Virginia Court Rules Charlottesville Can Remove Confederate Statues

Virginia Court Rules Charlottesville Can Remove Confederate Statues


The two Confederate statues that ignited the deadly 2017 Charlottesville riots can now be removed.

On Thursday, the Virginia Supreme Court ruled that the city of Charlottesville can remove statues of Confederate leaders Robert E. Lee and General “Stonewall” Jackson, CNN reports.
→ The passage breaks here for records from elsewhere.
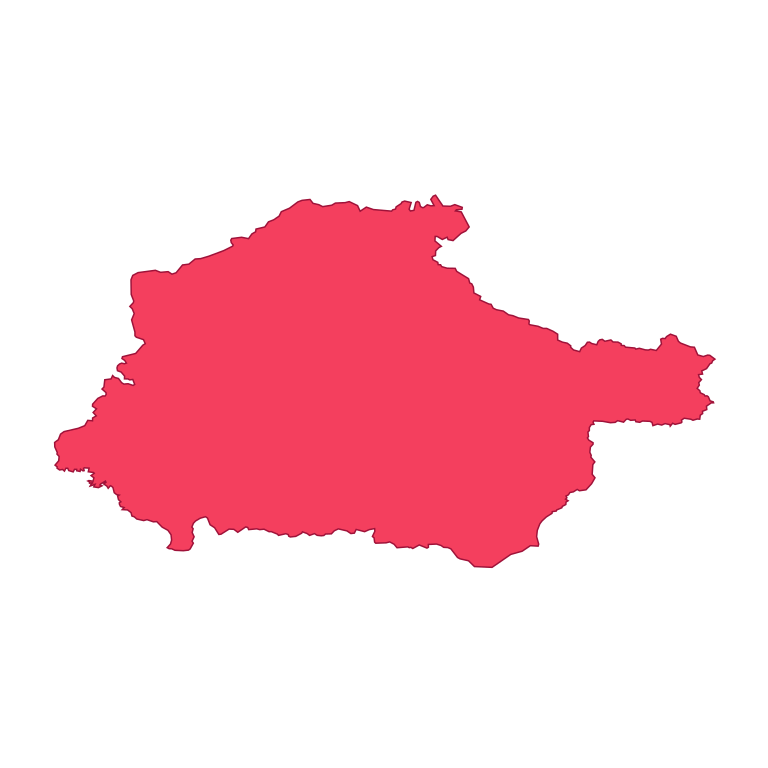 outline of Nakhon Thai, Phitsanulok, Thailand, rotated 88°
{"feature_id": "78962969B15017109153074", "entity_name": "Nakhon Thai", "entity_type": "district", "adm_level": 2, "iso_a3": "THA", "parent_name": "Thailand", "parent_adm1": "Phitsanulok", "projection": "equal_earth", "projection_center": [100.905, 17.13], "detail": "fine", "context": "isolated", "style": "filled", "palette": "rose", "viewbox_px": 768, "rotation_deg": 88, "n_neighbors": 0, "source": "geoboundaries", "source_scale": "gbopen_adm2", "svg_char_len": 6120}
<svg xmlns="http://www.w3.org/2000/svg" viewBox="0 0 768 768"><g transform="rotate(88 384 384)"><path d="M207.4,365.7L209.6,366.4L210.2,369.2L211.5,370.4L209.3,388.5L206.6,395.5L210.5,401.8L204.8,404.2L200.5,412.4L201.4,416.5L201.5,426.3L203.5,430.0L204.6,439.1L202.5,442.9L201.0,448.6L197.0,451.5L197.6,459.5L199.0,463.7L205.0,472.3L208.2,480.6L212.6,483.0L216.1,488.6L217.9,493.8L222.9,497.6L224.7,506.5L227.4,507.0L229.4,510.8L234.0,514.3L232.4,521.2L233.3,531.1L234.9,532.1L237.4,531.7L239.8,529.9L241.0,530.5L245.1,539.5L250.2,554.7L252.3,562.8L252.5,568.4L257.4,574.8L258.0,581.2L265.6,587.9L266.8,592.1L264.2,595.8L264.6,603.4L262.4,608.5L264.1,625.9L266.7,631.3L271.0,633.2L285.7,633.5L292.3,631.2L294.0,631.7L297.6,635.3L300.0,633.0L304.9,631.2L311.1,634.0L323.4,631.1L327.1,631.2L328.6,629.9L331.3,622.8L335.4,621.2L336.8,623.7L344.8,631.1L347.6,644.4L349.4,645.0L351.4,642.3L354.1,640.7L354.7,642.6L354.0,645.5L354.8,647.6L356.5,649.6L358.6,650.3L361.4,649.9L362.9,646.3L367.0,643.0L369.8,643.2L370.0,639.7L371.0,638.0L370.7,634.9L375.7,633.2L376.7,634.8L374.8,639.7L375.0,644.0L373.5,646.2L369.2,649.2L368.0,653.1L366.1,654.9L369.4,656.6L370.0,662.9L377.3,664.0L379.2,666.0L382.8,662.2L384.7,662.0L386.3,663.2L386.1,665.5L388.4,670.5L394.0,675.9L396.1,676.1L398.8,672.2L402.3,675.7L405.8,672.7L407.8,676.4L410.6,676.6L410.0,681.3L415.2,684.5L417.6,691.1L420.4,705.4L422.8,709.0L428.3,711.4L430.9,715.2L435.4,715.2L441.1,712.9L442.6,713.3L445.1,711.2L449.4,711.8L453.6,715.6L455.4,713.5L456.7,713.7L458.6,711.2L458.2,708.2L459.9,706.4L457.1,704.8L457.2,703.0L459.5,702.1L461.0,697.7L458.5,696.3L458.6,694.1L460.0,694.1L460.8,690.8L458.6,690.3L460.3,687.8L460.1,686.7L457.8,687.2L457.3,686.4L457.8,681.7L461.4,682.6L462.3,677.4L463.1,676.7L465.3,680.0L467.6,677.2L471.0,678.2L470.2,682.3L470.6,683.3L471.4,681.9L472.8,681.8L472.5,678.0L473.2,679.8L475.7,681.2L474.2,676.3L476.7,677.6L477.6,673.0L475.9,669.4L475.0,671.5L474.0,670.7L471.3,665.8L472.6,665.3L474.1,667.6L476.4,664.5L478.6,663.3L476.1,661.0L476.7,659.8L478.0,658.5L483.2,657.4L485.2,655.1L485.8,652.6L486.7,654.1L490.3,653.4L492.6,651.1L493.5,652.7L494.9,652.6L497.2,651.6L498.4,648.0L500.4,650.0L500.9,644.7L503.7,641.3L507.2,640.5L508.0,638.2L510.3,635.8L512.1,628.9L511.3,625.6L513.7,619.3L513.6,615.9L519.3,610.7L522.7,605.0L527.2,602.1L532.6,601.7L536.5,603.0L540.0,606.4L541.1,604.5L541.3,601.9L542.9,598.7L543.6,590.4L543.2,585.2L542.1,583.5L536.4,580.1L534.4,581.3L530.1,579.1L525.7,580.9L522.0,579.8L520.3,581.0L516.5,579.3L514.3,577.1L511.7,572.3L510.4,567.0L511.8,565.1L518.6,562.7L521.7,558.3L528.6,554.3L528.4,552.1L523.6,543.9L524.0,539.1L527.1,535.3L522.0,527.2L522.6,525.2L524.8,524.3L524.3,516.2L525.2,513.3L524.9,509.0L527.6,504.0L527.6,501.8L530.3,495.8L531.6,494.7L530.2,487.3L531.1,485.0L532.8,484.5L533.6,483.0L533.2,477.5L530.2,471.4L528.9,470.7L530.8,466.0L532.7,463.7L531.1,458.7L532.9,456.1L533.5,452.0L533.3,449.4L531.9,447.7L531.9,441.8L528.9,438.7L527.2,434.7L529.5,426.2L532.3,422.3L532.0,418.8L528.4,416.9L530.9,408.5L529.0,403.8L528.2,398.4L530.9,398.3L536.0,400.9L537.4,399.3L541.7,398.9L542.8,397.9L542.8,387.4L542.0,383.8L544.5,379.5L548.1,376.7L547.6,365.9L548.4,364.5L548.2,362.8L549.4,361.0L546.1,354.4L549.5,346.8L548.7,345.3L545.9,345.3L545.8,337.1L547.4,332.6L549.3,330.1L549.7,325.9L551.1,322.9L559.9,316.6L561.4,314.1L563.6,305.7L569.6,300.0L571.0,282.4L558.7,263.2L555.9,251.7L550.7,243.4L551.4,235.6L549.4,235.0L541.9,236.8L535.6,235.9L529.1,233.1L526.3,230.8L522.5,226.4L519.1,220.6L517.4,220.3L517.0,216.3L515.9,215.8L513.9,210.6L512.5,210.0L510.8,206.5L508.3,206.2L507.1,204.1L505.4,206.6L504.1,205.2L502.3,206.0L501.2,203.6L498.9,202.0L498.4,198.5L496.1,194.6L497.5,192.4L496.8,185.8L490.9,180.0L485.1,176.4L481.5,179.1L471.8,178.1L469.2,176.0L464.4,179.8L462.5,179.4L459.4,180.7L454.2,179.9L451.5,177.2L450.0,177.1L447.3,181.2L445.0,182.6L443.7,181.5L439.2,181.9L437.7,180.4L434.7,180.3L431.8,178.3L431.6,175.6L429.4,176.4L428.2,175.6L428.9,166.8L430.6,159.0L430.4,154.3L428.8,151.8L430.5,145.9L427.7,143.1L427.5,141.4L428.9,138.8L428.7,134.2L430.5,133.6L431.2,129.7L430.0,127.0L430.6,119.5L431.7,117.5L435.0,116.7L433.6,112.0L434.7,107.9L433.4,104.5L434.6,99.7L436.1,99.4L433.3,96.9L434.5,94.5L433.2,88.4L432.4,87.6L430.5,88.0L428.7,85.2L429.9,78.6L431.0,76.5L429.9,72.2L430.2,69.7L426.2,69.0L424.7,66.6L422.4,66.7L420.8,62.3L417.4,62.5L414.3,57.6L414.3,55.3L413.3,55.6L412.2,58.7L408.1,60.3L407.1,61.6L407.2,63.6L405.8,64.4L403.8,68.2L401.7,68.6L399.3,71.2L396.1,68.9L393.6,69.4L390.7,66.6L388.3,68.7L385.6,69.3L385.2,65.3L382.0,66.0L379.9,61.1L375.1,57.5L374.5,55.8L372.2,54.7L370.7,52.4L366.7,57.4L366.4,59.5L367.7,63.9L365.9,69.4L358.1,72.5L357.6,76.5L353.4,86.3L351.6,88.3L346.5,90.3L344.2,96.0L346.5,100.0L348.4,101.4L348.1,104.1L348.9,105.9L353.8,105.3L360.0,110.7L358.6,116.4L359.3,118.6L359.0,121.7L357.2,127.6L357.9,131.2L356.8,132.0L355.6,141.4L354.0,142.6L353.7,145.5L352.1,145.6L350.3,148.7L350.0,153.6L347.9,155.7L349.0,161.8L347.0,164.3L347.4,166.8L348.9,168.5L352.2,170.0L350.8,175.0L349.3,177.1L349.4,179.3L352.6,181.6L355.0,185.5L358.5,187.3L356.6,193.4L353.8,196.2L352.4,196.0L349.6,199.4L348.4,204.2L346.1,208.9L340.3,208.7L337.2,213.2L334.1,219.5L334.0,223.0L331.7,228.0L329.9,236.1L329.0,237.1L326.1,236.6L324.6,237.4L322.7,247.2L320.2,252.8L319.2,257.1L315.3,262.2L313.7,269.0L312.1,272.2L308.1,274.2L307.7,276.4L303.2,285.5L299.9,284.3L296.1,291.0L290.3,291.3L287.0,292.8L286.0,294.8L281.7,295.8L274.0,307.4L270.9,308.8L270.5,316.8L268.7,322.3L266.8,323.3L266.6,325.7L264.3,326.0L261.5,330.8L258.4,331.5L257.4,328.1L252.8,327.7L249.6,324.4L248.4,321.9L242.8,328.1L238.3,327.7L238.4,325.7L241.6,320.7L239.5,315.8L241.9,314.9L243.1,310.0L236.1,301.7L233.9,296.9L230.0,293.4L214.7,300.8L213.5,306.6L212.4,305.6L212.1,300.0L210.2,299.6L207.2,307.0L208.7,311.4L208.2,318.9L197.1,325.9L198.0,328.3L201.1,330.8L207.5,327.7L207.6,330.9L206.4,334.5L209.0,338.1L209.1,339.4L207.9,341.4L203.8,342.4L202.7,344.1L203.6,345.8L211.5,348.0L212.0,351.6L210.2,352.8L203.6,350.5L201.9,357.0L202.8,359.7L204.3,360.6L207.4,365.7Z" fill="#f43f5e" stroke="#9f1239" stroke-width="1.5"/></g></svg>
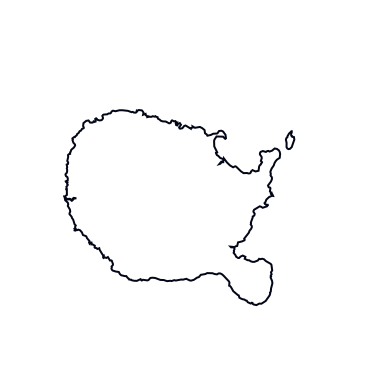 Vanua Lava, Torba, Vanuatu (Mercator projection), rotated 311°
{"feature_id": "77236927B4251587034950", "entity_name": "Vanua Lava", "entity_type": "district", "adm_level": 2, "iso_a3": "VUT", "parent_name": "Vanuatu", "parent_adm1": "Torba", "projection": "mercator", "projection_center": [167.507, -13.839], "detail": "fine", "context": "isolated", "style": "outline", "palette": "ink", "viewbox_px": 384, "rotation_deg": 311, "n_neighbors": 0, "source": "geoboundaries", "source_scale": "gbopen_adm2", "svg_char_len": 5992}
<svg xmlns="http://www.w3.org/2000/svg" viewBox="0 0 384 384"><g transform="rotate(311 192 192)"><path d="M107.7,99.5L104.8,98.8L104.8,102.8L106.3,103.7L106.9,104.7L107.1,106.9L109.0,106.4L110.0,106.6L111.4,108.8L110.0,107.7L109.7,107.0L107.4,107.3L106.5,107.0L106.5,104.7L104.3,102.5L104.3,99.5L102.6,101.7L102.5,105.2L101.6,106.6L100.0,107.4L98.7,111.3L97.3,113.0L95.6,113.5L94.9,114.2L94.4,117.3L93.6,118.6L93.2,120.4L90.6,124.6L90.5,126.2L89.1,126.6L88.3,127.5L87.2,127.3L87.0,127.7L87.4,128.2L86.0,128.6L86.2,129.2L87.7,129.6L87.7,130.2L89.0,130.9L89.7,132.6L89.3,135.4L88.0,138.0L89.1,140.8L89.1,141.5L88.3,143.0L87.7,146.8L86.4,147.4L85.8,148.7L87.6,148.9L87.9,149.3L86.6,150.5L87.1,150.8L87.7,153.9L86.3,154.8L86.2,155.3L87.0,156.8L86.9,157.9L88.7,158.9L87.8,160.2L86.2,165.1L85.9,166.2L86.3,167.0L84.8,167.4L84.2,168.1L84.2,168.6L85.4,168.9L86.0,170.6L87.7,171.2L86.5,175.1L87.3,175.8L87.5,176.5L85.8,179.6L85.0,180.2L83.0,180.2L82.7,180.8L81.3,181.5L80.7,182.9L80.8,184.0L82.1,186.9L83.6,189.2L82.8,191.3L82.7,193.1L84.5,196.6L85.4,197.5L84.9,200.5L85.1,201.2L84.7,201.9L85.9,203.7L85.7,204.1L87.2,206.8L88.8,208.7L92.5,210.4L92.1,211.7L92.3,212.2L93.6,212.6L95.9,216.2L96.9,216.9L99.8,217.0L101.2,218.2L102.9,220.5L104.9,225.8L107.0,228.4L108.4,231.7L110.7,233.8L111.4,235.0L113.9,236.5L114.5,237.8L119.0,241.4L119.8,242.6L122.7,244.6L123.9,248.6L124.6,249.5L126.9,251.0L130.7,252.0L132.3,253.0L135.3,253.0L138.7,255.8L140.8,256.7L144.1,260.7L144.9,262.8L146.2,264.9L147.8,265.4L148.9,266.4L149.5,268.1L149.6,270.2L148.8,278.4L148.3,279.6L145.7,281.5L146.0,282.1L145.8,283.8L144.2,288.3L144.3,294.3L144.6,295.1L143.3,297.2L144.1,300.2L145.3,302.3L145.3,303.6L145.9,304.5L145.4,306.4L146.3,309.4L147.1,309.9L147.5,309.7L148.0,310.4L147.4,311.4L147.5,312.2L148.9,314.8L151.9,316.0L153.3,317.7L158.1,319.1L164.9,318.4L166.7,317.6L167.2,316.9L168.5,316.8L171.0,315.0L175.8,312.6L177.4,310.8L179.0,307.5L180.2,307.1L180.2,306.5L181.0,306.1L182.1,306.1L183.2,304.3L185.4,304.0L189.1,299.8L189.4,298.5L188.3,293.0L188.5,290.6L187.7,288.8L186.0,287.5L185.6,286.5L183.4,286.6L180.2,284.9L179.1,283.7L178.2,281.7L178.0,280.0L177.0,278.7L176.2,275.6L178.1,274.8L177.3,272.0L175.1,271.0L173.2,270.9L172.5,270.2L172.1,267.8L172.9,266.1L173.4,263.3L174.6,262.9L175.1,262.1L176.9,261.5L177.5,260.4L176.9,258.9L175.9,257.8L176.0,256.9L178.4,260.3L179.7,260.6L180.9,261.5L184.2,259.8L187.4,262.1L190.0,263.3L190.6,263.0L191.0,262.0L198.5,261.6L200.7,260.8L202.9,260.8L204.6,260.3L205.5,259.5L206.1,257.5L206.9,257.3L207.7,256.4L212.7,254.5L213.3,253.9L214.9,254.4L215.5,254.3L216.8,253.5L217.3,251.5L217.7,251.0L219.3,250.5L225.6,252.5L226.1,253.5L226.5,255.7L230.4,258.0L231.9,257.9L232.0,257.6L230.9,257.0L231.3,256.5L230.8,255.1L231.2,254.0L232.6,254.0L235.1,253.1L238.8,253.5L241.5,254.8L242.2,255.8L243.0,254.1L242.3,253.0L242.5,252.7L243.1,253.2L243.8,252.4L243.4,251.6L243.6,250.4L246.3,248.7L246.5,248.1L245.9,246.7L246.8,245.1L251.9,244.7L254.3,243.8L255.5,242.6L256.0,240.5L257.6,239.4L258.2,238.4L258.8,237.8L262.0,236.7L265.6,236.3L268.0,235.3L270.3,234.9L272.2,234.9L275.3,235.8L278.6,233.5L279.8,231.9L280.4,230.2L280.2,227.8L279.0,225.8L275.7,225.3L273.4,224.0L273.1,222.7L272.4,222.0L270.7,221.5L269.4,218.6L267.3,217.5L266.1,217.7L264.9,218.6L264.2,221.4L263.2,222.5L260.6,223.6L260.5,225.3L260.1,225.5L258.7,225.5L257.9,225.9L256.5,225.6L255.2,226.0L251.7,228.3L249.2,226.5L248.2,223.3L246.1,223.1L245.2,223.6L244.0,223.4L243.0,222.4L242.4,221.0L240.1,218.6L239.7,215.3L240.1,208.7L239.7,207.7L237.6,206.8L237.0,203.2L237.2,199.3L238.2,194.3L237.3,195.1L236.1,195.0L235.0,196.0L234.0,194.9L231.8,194.8L231.0,194.3L234.1,194.2L235.3,195.3L237.2,194.4L237.3,193.8L236.2,190.9L236.5,188.2L236.2,186.5L236.6,185.6L237.5,185.1L236.6,184.0L238.5,184.9L241.0,178.9L245.1,175.1L246.6,174.5L250.0,174.1L254.1,179.1L253.9,182.2L254.8,182.4L257.1,179.8L258.0,175.9L257.9,175.0L257.3,173.7L256.3,172.9L255.7,172.4L253.3,172.7L252.5,172.5L249.8,169.7L247.6,168.9L244.6,166.7L245.1,165.4L244.9,163.3L247.0,160.8L246.9,157.8L246.3,155.3L242.4,152.1L241.9,149.4L241.2,150.3L239.6,149.2L239.0,149.6L238.0,143.6L236.8,142.8L233.8,142.9L232.0,141.5L231.8,140.9L232.3,139.9L235.5,139.6L236.0,137.6L234.0,136.7L232.7,137.3L232.3,136.7L232.1,136.2L232.8,135.1L234.6,135.0L234.0,134.2L234.5,134.0L234.6,132.9L233.5,132.1L233.0,130.0L231.7,129.9L230.5,130.5L229.3,130.1L228.8,129.6L228.0,126.0L226.1,123.6L225.3,121.6L225.4,120.1L225.0,118.1L225.9,116.9L225.2,115.6L225.2,114.6L224.3,114.3L223.4,112.6L222.3,112.2L220.9,110.6L220.7,109.7L219.9,109.7L219.1,109.1L219.9,108.1L219.6,106.8L220.5,105.7L218.2,104.4L220.1,103.4L220.7,101.1L220.6,100.4L218.8,97.9L217.2,97.3L216.3,98.3L216.6,97.2L215.6,97.7L214.9,97.4L213.8,96.0L213.6,94.7L212.6,94.0L211.2,90.4L208.1,85.9L206.2,83.7L202.8,81.3L201.5,79.0L200.0,78.5L198.7,78.9L197.8,78.8L196.5,77.5L195.1,77.1L192.4,74.5L191.7,74.3L190.6,74.4L189.7,76.0L189.0,76.6L187.4,76.7L186.6,76.4L185.3,75.2L184.2,72.7L184.7,72.4L184.7,71.3L183.7,71.0L181.9,73.0L180.9,72.4L180.7,71.4L179.6,71.6L179.1,71.4L177.6,69.6L178.1,67.0L176.3,65.5L172.8,64.9L170.4,66.5L169.6,68.1L169.0,68.4L167.5,67.6L165.4,67.9L164.2,67.3L162.1,67.7L160.4,67.3L159.2,67.8L157.2,67.4L156.6,67.6L156.2,67.0L154.0,66.6L153.4,67.7L152.8,67.7L151.4,70.1L151.1,72.5L150.4,73.3L148.2,73.7L144.7,73.2L142.5,74.1L141.9,74.0L140.8,75.0L139.6,74.2L138.5,74.2L137.2,75.6L133.6,77.5L133.1,79.1L132.3,79.7L131.8,80.0L130.5,79.4L128.9,81.5L127.7,82.0L126.9,83.2L125.5,84.3L124.4,84.9L122.8,84.8L122.0,85.2L121.3,86.6L121.5,88.0L120.9,89.2L119.2,90.6L117.2,89.7L116.9,90.2L117.5,91.8L116.2,92.3L116.0,93.4L115.5,93.7L113.5,93.8L112.5,95.2L111.6,95.1L111.4,95.5L111.8,95.9L107.7,99.5ZM302.6,228.1L303.3,227.4L303.1,227.2L299.8,226.9L296.6,227.5L296.0,228.0L294.5,227.9L293.0,228.6L291.2,231.1L287.9,233.9L287.4,235.3L287.6,236.6L288.8,237.6L291.3,237.8L298.6,234.9L300.3,233.0L299.7,232.1L299.9,231.2L299.4,230.9L299.8,229.7L300.9,228.7L302.6,228.1Z" fill="none" stroke="#020617" stroke-width="2"/></g></svg>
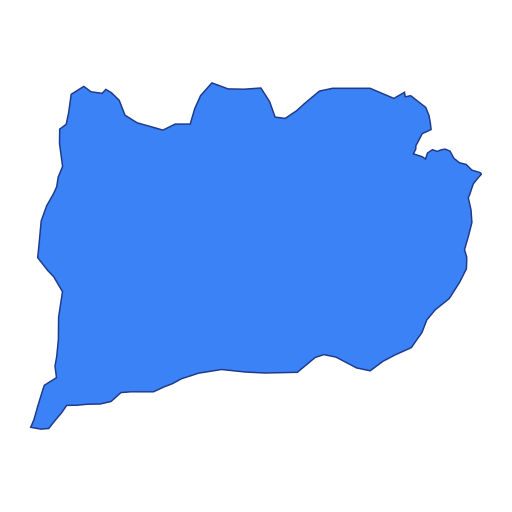 Zoopigi, Limassol, Cyprus
{"feature_id": "46923920B29369326831274", "entity_name": "Zoopigi", "entity_type": "district", "adm_level": 2, "iso_a3": "CYP", "parent_name": "Cyprus", "parent_adm1": "Limassol", "projection": "equal_earth", "projection_center": [33.004, 34.864], "detail": "fine", "context": "isolated", "style": "filled", "palette": "blue", "viewbox_px": 512, "rotation_deg": 0, "n_neighbors": 0, "source": "geoboundaries", "source_scale": "gbopen_adm2", "svg_char_len": 1634}
<svg xmlns="http://www.w3.org/2000/svg" viewBox="0 0 512 512"><path d="M404.5,92.3L393.9,98.4L370.1,88.3L352.2,88.3L332.5,88.3L319.4,91.1L311.0,98.1L304.6,103.5L296.5,110.8L285.2,118.4L275.1,117.1L269.6,101.6L260.9,88.0L244.1,89.2L228.1,88.9L211.9,82.9L200.6,95.6L194.8,108.5L190.2,124.1L177.5,124.1L175.1,124.1L162.9,130.1L137.1,122.8L125.0,115.2L119.2,100.3L111.4,92.7L105.8,89.4L102.3,93.3L91.0,91.8L83.8,86.4L71.2,94.3L68.6,112.9L66.2,124.3L59.7,129.1L59.5,143.5L62.6,166.4L58.2,177.1L56.7,186.7L53.7,193.4L46.7,205.7L41.2,220.9L39.2,242.5L37.7,257.7L47.9,270.7L53.7,276.7L62.5,291.7L61.0,301.4L58.6,317.2L58.4,339.5L56.7,356.5L55.0,366.1L56.5,377.6L44.3,385.3L41.5,394.0L38.0,405.4L33.9,419.8L31.9,424.5L30.7,427.3L40.9,429.1L48.7,428.5L55.6,419.8L61.5,412.9L66.7,405.4L77.5,405.2L87.7,404.2L100.1,404.0L111.0,401.5L120.9,392.6L130.5,391.8L142.2,391.8L153.5,391.8L163.5,387.1L172.4,383.7L181.3,378.8L198.4,373.2L221.5,369.5L245.2,372.0L264.7,373.0L297.4,372.3L315.1,357.5L323.8,354.6L336.0,357.1L356.5,367.9L370.2,370.8L382.9,361.3L395.1,354.9L411.3,347.6L422.0,332.4L426.7,320.1L435.1,309.9L449.3,298.5L459.7,282.1L466.4,268.8L466.7,261.8L466.7,257.1L464.5,249.7L468.6,235.5L471.9,222.5L471.0,209.8L468.8,200.0L468.3,197.9L469.6,194.7L473.3,183.8L478.8,177.0L481.3,174.4L480.6,172.9L478.1,172.0L471.8,170.1L466.1,164.4L459.5,162.8L453.9,158.3L450.0,151.1L445.0,149.1L440.9,149.9L437.2,151.4L432.4,149.7L427.5,153.0L425.5,159.0L422.3,156.8L413.4,153.8L415.8,149.0L415.8,145.9L422.3,133.6L431.1,129.5L430.3,122.8L429.0,115.6L425.8,107.5L410.7,95.7L405.2,96.8L404.5,92.3Z" fill="#3b82f6" stroke="#1e3a8a" stroke-width="1.5"/></svg>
The debate around the removal of the statues is what motivated thousands of white nationalists to take to the streets of Charlottesville for the Unite the Right Rally in 2017. Counter-protestor Heather Heyer was killed as a result of the heightened racial tension the rally brought about.

In the months after the Charlottesville riots, court documents were filed against removing the statues from public spaces due to a 1997 state statute that barred the removal of “memorials and monuments to past wars.” However, on Thursday, Virginia’s highest court overruled that decision, saying that the murals, erected in the 1920s, “were erected long before there was a statute which both authorized a city’s erection of a war memorial or monument and regulated the disturbance of or interference with that war memorial or monument,” Justice S. Bernard Goodwyn said in an opinion.

The ruling went on to say the monuments “had no retroactive applicability and did not apply to statues erected by independent cities prior to 1997”. It comes in the year following the reignited Black Lives Matter movement that gained international attention after protestors around the world came out during a pandemic to protest the police killings of Breonna Taylor and George Floyd, CNN reports.

During the worldwide protests, Confederate statues were vandalized or tore down by protestors across the country, which resulted in state and local governments acting to remove even more Confederate statues from public places, The Atlantic reports. Cities in Virginia have since removed Confederate monuments, with Charlottesville taking down a statue of a Confederate soldier from the county courthouse last September.